Over the course of his two-plus years in office, Mayor Kenney has been unable to make good on his signature campaign promise to rebuild the city's dilapidated rec centers. But last month his administration quietly took the first step toward demolishing a perfectly sound and heavily used Queen Village meeting hall.
And, strange as it may sound, that is a very good thing.
The two-room community center has occupied a shady spot at the southern end of Weccacoe Playground on Catharine Street for the better part of a century, playing host to the sundry neighborhood activities that are a staple of Philadelphia life — civic association meetings, zoning debates, election day voting, park cleanups. For most of that time, no one realized that the building sat on top of what is perhaps the most important African American burial ground in the country. That cemetery was established by Richard Allen, the founder of the African Methodist Episcopal Church, the first independent black denomination in the United States.
The discovery in 2008, by historian Terry Buckalew, took a lot of people by surprise, including some at Mother Bethel AME Church, the congregation that established the cemetery in 1810 and sold the land to the city. Buckalew's findings fired up the city's civil rights activists, who saw the graveyard's treatment as yet another example of the way African American spaces have been rendered invisible, while alarming Queen Village residents, who feared that an important community center and playground would be unilaterally taken from them.
What could have been an ugly fight that stressed the neighborhood's racial fault lines has instead ended in a remarkably amicable consensus. The Kenney administration, which inherited the issue from Mayor Michael Nutter, took things slowly. A committee of residents and activists was formed to jointly plan the future of the graveyard, known as the Bethel Burying Ground.

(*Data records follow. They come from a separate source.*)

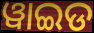
ୱାଇଡ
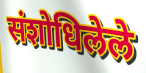
संशोधिलेले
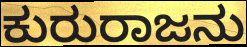
ಕುರುರಾಜನು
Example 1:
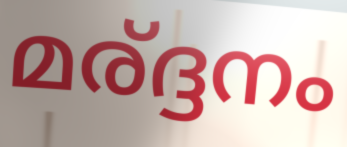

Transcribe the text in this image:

Although city officials always said their goal was to find a way to delineate the cemetery from the rest of the playground, and give the historic site a worthy memorial, they didn't dictate how that outcome would be achieved.

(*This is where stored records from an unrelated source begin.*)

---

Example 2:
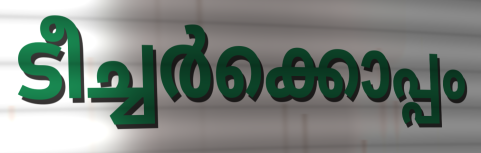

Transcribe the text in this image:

ടീച്ചർക്കൊപ്പം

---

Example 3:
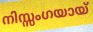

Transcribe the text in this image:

നിസ്സംഗയായ്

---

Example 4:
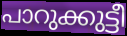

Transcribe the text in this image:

പാറുക്കുട്ടീ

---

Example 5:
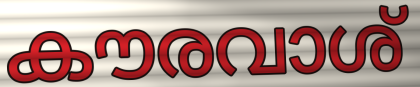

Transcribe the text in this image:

കൗരവാശ്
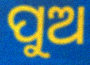
ପୁଅ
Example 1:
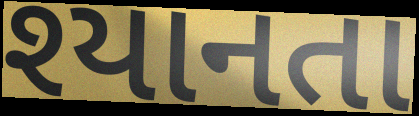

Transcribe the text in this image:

શ્યાનતા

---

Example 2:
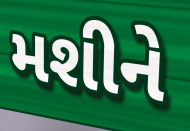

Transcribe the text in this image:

મશીને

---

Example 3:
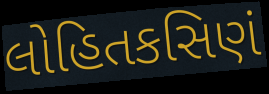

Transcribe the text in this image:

લોહિતકસિણં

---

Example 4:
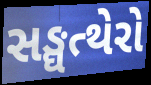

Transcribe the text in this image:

સઙ્ઘત્થેરો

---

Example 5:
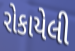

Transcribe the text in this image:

રોકાયેલી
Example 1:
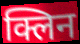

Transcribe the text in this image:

क्लिन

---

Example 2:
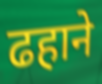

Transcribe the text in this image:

ढहाने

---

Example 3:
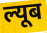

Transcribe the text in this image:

ल्यूब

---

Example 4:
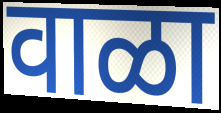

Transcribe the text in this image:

वाळा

Now there is a plan. After two years of discussions by the memorial committee, the Queen Village Neighborhood Association voted last month to shutter the meeting hall, clearing the way for its demolition. A formal closing ceremony is scheduled for June 12 at 11 a.m. "While it's a loss of community space, it's a loss for all the right reasons," the group's president, Eleanor Ingersoll, told me.
Across America, communities are only just beginning to grapple with recognizing — or, rather, their failure to recognize — black historic sites. The Presidents House Memorial at Sixth and Market, which opened in 2010, had originally been envisioned as a shrine to George Washington's Philadelphia White House, but grew into a more meaningful tribute that honors the nine people enslaved in the president's household. The new National Memorial for Peace and Justice in Montgomery, Ala., known as the "Lynching Memorial," has caused a stir, in part, because of the way it demonstrates the connection between public space and America's shameful history of racial terror.
Given all the historical twists and turns at this site, a Bethel Burying Ground memorial could tell an equally illuminating story about Philadelphia. According to the National Register nomination, Mother Bethel was forced to purchase the tiny parcel in 1810 because African American cemeteries were not allowed in Philadelphia. Since South Street marked the city limits, the church selected a site on the 400 block of Queen Street, in what was then Southwark Township, a mostly black neighborhood.
The small burial ground ran out of room in 1864. By that time, the prohibition on black cemeteries in Philadelphia had been lifted and Mother Bethel was actively raising money to build a new church on its historic site at Sixth and Lombard. Even though there were some 5,000 people buried in the cemetery, the church leased the land to a sugar refiner, which used the property to store barrels and wagons. People were appalled. "A most shameful spectacle – old hogsheads, and barrels and lumber of every conceivable shape. Not a gravestone unbroken, not a grave to be seen," complained one AME bishop. After the Philadelphia Tribune ran an article shaming Mother Bethel, the church decided it would be better off selling the property to the city for a park.
Over the decades, the park was enlarged and improved. By the 1920s, it was a playground serving a neighborhood increasingly composed of white European immigrants. Between 1990 and 2010, as Queen Village evolved into an affluent middle-class neighborhood, the percentage of its black population fell by half. The memory of the burial ground was completely lost.
But after the city announced in 2013 that it was going to redo the playground, Buckalew said he felt compelled to make his research public. Archaeological studies ensued, and the site was named a city landmark in 2013, setting off years of discussions about the proper way to treat the remains.
Naturally, there are no small number of questions about what happens next. The closure of the community center, which became effective right after the May 15 primary election, leaves Queen Village's civic group without an office or meeting space and, more urgently in some quarters, no bathrooms for playground users. There is still no timeline for demolishing the community center or removing the tennis court, which trespasses onto the graveyard by several feet. (The playground is outside the burial ground boundaries and will remain intact.)
It's crucial for the city to help the Queen Village Neighborhood Association locate new space. The loss of an office is a real hardship in an age when civics increasingly perform government functions, like vetting zoning maps and handing out recycling bins. Dozens of local groups, like the Friends of Weccacoe, are scrambling to find places to hold meetings. "One wanted to charge us $300 a meeting," said Ingersoll.
There is also no consensus yet about how the site should be memorialized. The city plans to hold public meetings this fall to establish guidelines for a memorial design competition. Mayor Kenney has set aside $150,000 for demolition and design work, but that will hardly be enough, even with Councilman Mark Squilla pitching in an additional $50,000. The worst case would be for the burial ground to end up like the historic Germantown potter's field, which was fenced off after the Philadelphia Housing Authority's Queen Lane tower was torn down. Overgrown with weeds, it is a poor way to mark the past.
Buckalew, who has so far established biographies for 2,486 people in the burial ground and posted them on his blog, hopes that the future memorial will "be something that pulls the story together."
Memorials can be static objects that we venerate one day a year. Or they can be places that continue to educate us and make us see the world in a new way. We can't dismantle the racial inequalities in America until we can see and experience the spaces where that history took place. "All we know," said Karen Warrington, a member of the memorial committee, "is that this is going to be a long process."